With the Reformation, that first uprising of the Western mind against Asian domination, men threw off the yoke in so far as it bound their own necks, and declared the rightness and reasonableness of all their mental and physical functions. It was no longer a shame for the priest of God to mate with a woman, nor a weakness for a man to round his life with the fulness of joy to be found in connubial love, when he at the same time assumed its duties and responsibilities. The ingrained contempt of women was not so easily eradicated. Honour the man defined for himself as integrity, wholeness, a development of every power to its highest possibility. Honour for woman was simply chastity. That is to say, if she repressed all the animal side of life she might entirely neglect the spiritual. She might be but indifferently honest, a liar, a slanderer and a tattler, guilty of every minor baseness, and yet be held in good and honourable repute. The wonder is that woman's morals survived at all so false a training!

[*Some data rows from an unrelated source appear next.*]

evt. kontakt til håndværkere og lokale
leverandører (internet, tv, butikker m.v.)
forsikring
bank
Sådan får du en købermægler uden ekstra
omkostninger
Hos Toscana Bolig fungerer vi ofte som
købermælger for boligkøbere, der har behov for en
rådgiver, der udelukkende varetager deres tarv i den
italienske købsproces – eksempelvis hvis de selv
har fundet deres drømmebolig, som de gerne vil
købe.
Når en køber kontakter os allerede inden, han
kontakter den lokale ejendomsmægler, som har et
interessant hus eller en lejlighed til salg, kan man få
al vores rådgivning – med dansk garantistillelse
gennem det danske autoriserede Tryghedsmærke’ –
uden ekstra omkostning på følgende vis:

Centuries of such teaching wrought their wretched work despite all the forces of nature. Virginity instead of purity became the ideal of the highest type of woman, who shrank from the fulfilment of her functions as a stepping down, instead of glorying in it as the fulfilment of her sacred purpose. What had been urged upon her upon every side she endeavoured to conform to in the spirit as well as the letter. Her mind strained towards the virginal as well as her body. The higher type of woman cried out to man for spiritual rather than physical love, and she found his natural sane tenderness for her person brutal rather than beautiful. The young girl, sedulously guarded from knowledge of the fundamental reasons of her being, cast suddenly and unprepared into marriage, shrank with disgust from a relation which her husband—educated in wholeness of thought—regarded as the culmination of the flower of life into its fruit. It is not too much to say that four fifths of all modest, pure girls—as a result of their foolish training—contemplated the sexual relation with the bitterest reluctance. They had been led to believe that virginity was in itself a virtue, instead of regarding it only as the sanctification of the body until such time as it legitimately becomes the temple of life. With many this feeling survived marriage, and embittered it to both the wife, who resented what she looked upon as a baser nature in the man, and to the man who resented, and was rebuffed by the coldness of his companion.

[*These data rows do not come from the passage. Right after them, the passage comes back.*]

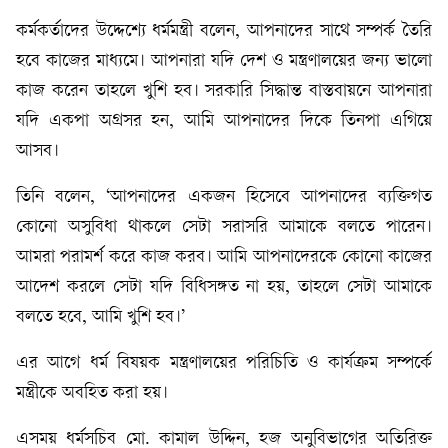
কর্মকর্তাদের উদ্দেশ্যে ধর্মমন্ত্রী বলেন, আপনাদের সাথে সম্পর্ক তৈরি
হবে কাজের মাধ্যমে। আপনারা যদি দেশ ও মন্ত্রণালয়ের জন্য ভালো
কাজ করেন তাহলে খুশি হব। সরকারি সিদ্ধান্ত বাস্তবায়নে আপনারা
যদি একপা অগ্রসর হন, আমি আপনাদের দিকে তিনপা এগিয়ে
আসব।
তিনি বলেন, ‘আপনাদের একজন হিসেবে আপনাদের ব্যক্তিগত
কোনো অসুবিধা থাকলে সেটা সরাসরি আমাকে বলতে পারেন।
আমরা পরামর্শ করে কাজ করব। আমি আপনাদেরকে কোনো কাজের
আদেশ করলে সেটা যদি বিধিসঙ্গত না হয়, তাহলে সেটা আমাকে
বলতে হবে, আমি খুশি হব।’
এর আগে ধর্ম বিষয়ক মন্ত্রণালয়ের পরিচিতি ও কার্যক্রম সম্পর্কে
মন্ত্রীকে অবহিত করা হয়।
এসময় ধর্মসচিব মো. কামাল উদ্দিন, হজ অনুবিভাগের অতিরিক্ত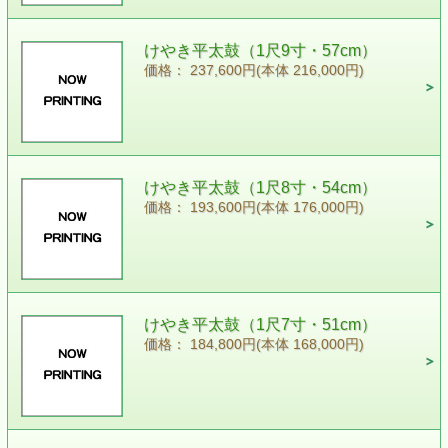
けやき平太鼓（1尺9寸・57cm）
価格： 237,600円(本体 216,000円)
けやき平太鼓（1尺8寸・54cm）
価格： 193,600円(本体 176,000円)
けやき平太鼓（1尺7寸・51cm）
価格： 184,800円(本体 168,000円)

At least half of the disappointments and failures of marriage arose from the mistaken training of good women.

Ten years ago this Patristic ideal still had a strong hold upon the race, but the long centuries of study of the Latin and Greek literatures in the schools finally, almost suddenly, bore fruit. We had through our school boys and girls imbibed the spirit of the two European races whom the Semitic influences had never dominated. One wonders that some foolish so-called progressives should now be wishing to drop those literatures from the curriculum of students, though perhaps their work is done. At all events we hear very little now of this talk of the inferiority of women.

When the miracles of male achievement are pointed to to-day, women know enough to say proudly, "Did man make this? Well, I made man"; and is content.


May 4. Seville.
The Beauty of Cruelty.

What a people are these,—these Spaniards! This afternoon—Sunday—I saw my first bull-fight. One need never wonder again at the Roman Arena and its horrors. It is as incredible that human beings can sit through such spectacles as that women could have reversed their thumbs when a staggering, bloody barbarian turned up a glazed eye to seek mercy.... And this, after two thousand years of Catholicism, of Christianity!